# Tamron 24-70 VC 2.8 auto focus jump problem



## Imagination_landB (Jun 28, 2012)

I just got the new 2.8 VC lense. Everything is perfect except one thing. When the auto focus is on, it is fast and focuses well, but the image jump to the right a little..Right after the focus as stopped, the image makes a little jump t the right. I have a 60d, so no micro adjust...


----------



## wickidwombat (Jun 29, 2012)

sounds like the old IS on canons where you can see the IS move if its on a tripod like the 300 f4L IS for example
were you using it on a tripod by any chance? or is this all the time


----------



## Imagination_landB (Jun 29, 2012)

Ok I just cheked and it's the VC.. no I was not using a tripod.. it always does it


----------



## wickidwombat (Jun 29, 2012)

i'd possibly see about checking it against another copy in the store perhaps its faulty, tamron are renouned for exceedingly poor quality control


----------



## Mt Spokane Photography (Jun 29, 2012)

When IS (VC) kicks in, the image might seem to jump a little, its a good way for you to know it locked in. I doubt id the jump is very much, but if it decenters the image, its a problem.


----------



## Sycotek (Jun 29, 2012)

Similar experience to the Tammy 70-300 VC USD however my work around (which I do with all my 'IS' lenses) is power up the servo by tapping [af on] to send power to the lens. Then by the time its at your eye there is no power up lag and IS is up and running  The 70-300 did jump when the VC kicked in, was actually better then the EF 70-300 f4-5.6 IS in terms of IS and build imo.
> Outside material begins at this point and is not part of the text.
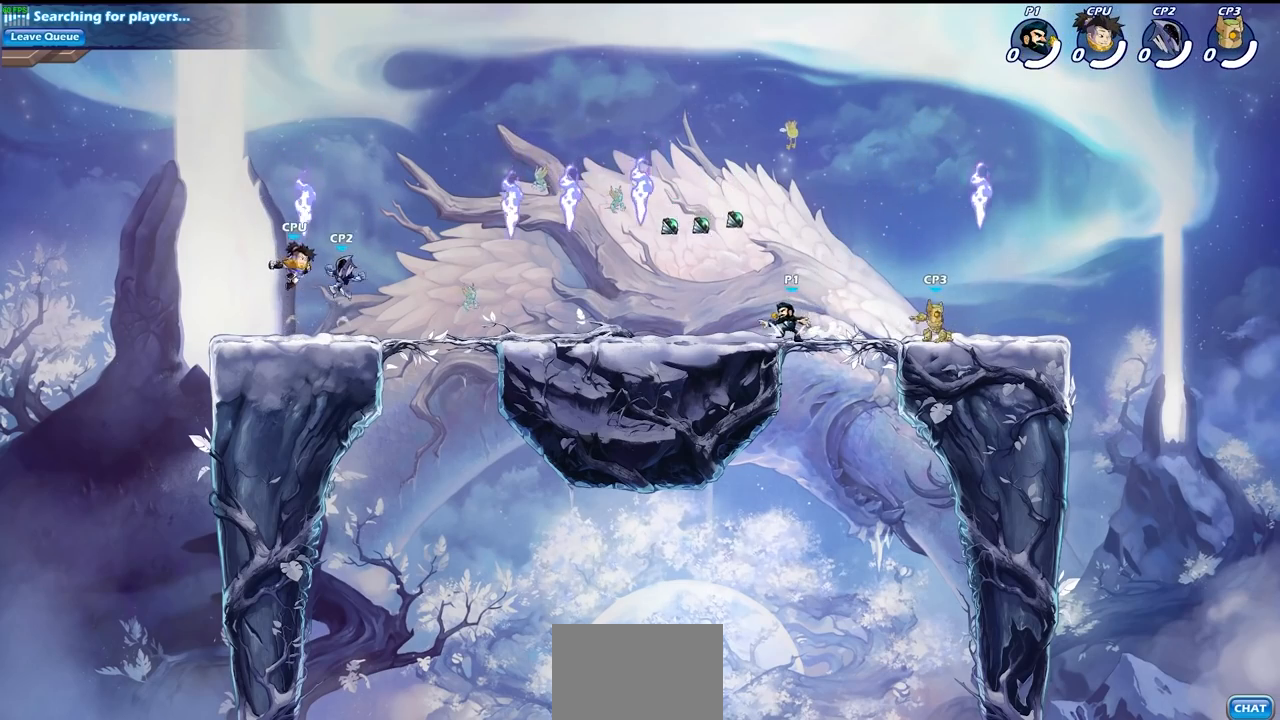
{"buttons": [], "left_stick": "up-left", "right_stick": "center", "events": [[17, "R2", "down"], [33, "CROSS", "down"], [117, "CROSS", "up"], [133, "R2", "up"], [183, "left_stick", "down-left"], [200, "R1", "down"], [250, "CROSS", "down"], [283, "left_stick", "down-right"], [333, "R1", "up"], [383, "CROSS", "up"], [383, "left_stick", "up-right"], [450, "left_stick", "up-left"], [483, "CROSS", "down"], [500, "CROSS", "up"]]}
If it's a small jump - dont worry that's how the tammys work.


----------



## Imagination_landB (Jun 29, 2012)

I can't return it I work in the great North and I ordered it in an ontario store(aden camera) and their policy is 10 days.. and I'm from Quebec so..Ad yes it does decenter the image.. I'm gonna try it with Tamron canada when I come back home.


----------



## wickidwombat (Jun 29, 2012)

yeah I would only warranty a tamron for 10 days too

sorry to hear it I bought a tamron lens once...
its the last time i make that mistake


----------



## Mt Spokane Photography (Jun 29, 2012)

That is one area where Adorama and others with a 30 day return add value. With Adorama, you do not need to get a RMA, just download their return form fill it out, and send it back.


----------



## Marsu42 (Jun 29, 2012)

Imagination_landB said:


> Right after the focus as stopped, the image makes a little jump t the right. I have a 60d, so no micro adjust...



Everything I've read about this lens and the samples I've tried didn't show this behavior, I think it's a warranty or return case. In fact, on the samples I tried the vc lock was barely noticeable. The vc might a little time to swing in if you run&gun, but afaik there definitely shouldn't be a statistically significant jump to just one direction. Even if you probably don't want to hear this: What you're experiencing is the larger product variance (some call it qc issues) of Tamron and other 3rd party manufacturers.


----------



## ddl (Jun 29, 2012)

Mine (bought in Calgary) jumps visably to lock focus the first time used especially if extremely defocused to begin with. After that the movement in the viewfinder is hardly noticeable.

Ask Tamron Canada (Amplis) about servicing if you have an issue as you have a 6 year Tamron Canada warranty.


----------



## preppyak (Jun 29, 2012)

That was one of the known complaints with Tamron's VC. I think it was the 17-50 lens of theirs where it was the worst; to the point that it would make most of your images soft because the VC would take too long to kick in. My 70-300 had the issue a little bit, but I never expected to instantly snap pictures if my camera had been at my side for a while anyway.

I'd definitely return it and get another copy; it might be less of an issue then


----------



## alphadelta (Jul 4, 2012)

Is this the issue you mean?

https://vimeo.com/45201876
password: tamron

It's totally alien to me, maybe I'm missing something though! Video is great, but stills and auto focus it has a mind of its own for a second, when compared to IS on Canons which I am familiar with..

Other than that a great lens. 

Do I send back or keep?...

Andy


----------



## Marsu42 (Jul 4, 2012)

alphadelta said:


> Is this the issue you mean?



Ugh, I nearly bought the Tamron today - now I'll have a look at it again and look for the slow vc. Maybe it's qc issue, too - on the 3 lenses I tried vc worked just fine when looking through the viewfinder.


----------



## alphadelta (Jul 5, 2012)

Please let me know how you get on, I love this lens but it is noticeable in live view and through the viewfinder, albeit very subtle..


----------